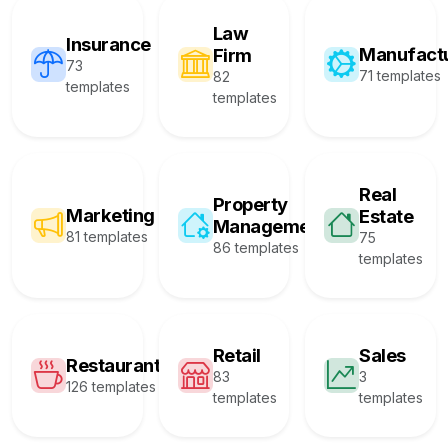
Law
Insurance
Manufact
Firm
73
71 templates
82
templates
templates
Real
Property
Marketing
Estate
Management
81 templates
75
86 templates
templates
Retail
Sales
Restaurant
83
3
126 templates
templates
templates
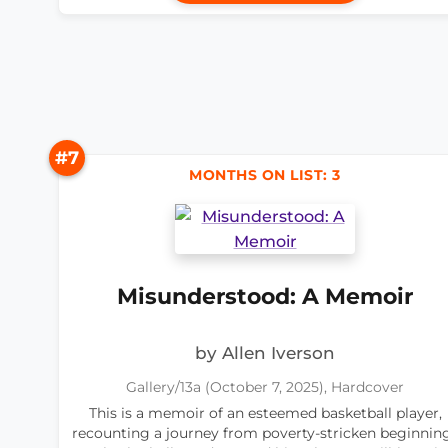
#7
MONTHS ON LIST: 3
Misunderstood: A Memoir
by Allen Iverson
Gallery/13a (October 7, 2025), Hardcover
This is a memoir of an esteemed basketball player,
recounting a journey from poverty-stricken beginnin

______

→ **EXERCISE**
Set out exactly the run of lines that begins at the line holding "This is a memoir" and ends at the last line of the data.

→ **TASK RESPONSE**
This is a memoir of an esteemed basketball player,
recounting a journey from poverty-stricken beginnin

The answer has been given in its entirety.